Monday 18 March 2013

Google Reader being shut down

I've learned recently that Google Reader is shutting down. This is a problem for me, and for an unknown number of other people too, because I mostly experience the web through Reader. The only tabs I usually have open in my browser are Reader, GMail and Facebook, and that's only because Facebook doesn't have a news feed I can subscribe to, as far as I know. Google says there aren't enough users to make Reader worth keeping, though exactly how many is "not enough", they're not saying.

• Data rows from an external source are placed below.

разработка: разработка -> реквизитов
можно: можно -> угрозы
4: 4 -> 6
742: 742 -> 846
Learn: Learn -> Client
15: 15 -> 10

My main problem with server-side programming is illustrated nicely by this whole fiasco. We may love a website or service, and we may even come to rely on it. It may become part of the world's ecosystem for its specific features (Google Reader was used as a sync point for a lot of desktop news readers) but in the end, it costs someone money to run it, and that money has to come from somewhere. As soon as the owner of the service decides that the service isn't worth keeping around, they'll cut it off and that's the end of the story. You can plead with them, sign petitions, complain in public, but at the end of the day its their server and their decision. It's out of your control.

Computers and the internet are meant to empower people, but lately it seems they mostly empower the people who already have power.

Mokalus of Borg

PS - I'm looking into NetVibes and The Old Reader as alternatives.
PPS - The Old Reader is waiting to import my feeds, but the number of people "in queue" ahead of me keeps going up.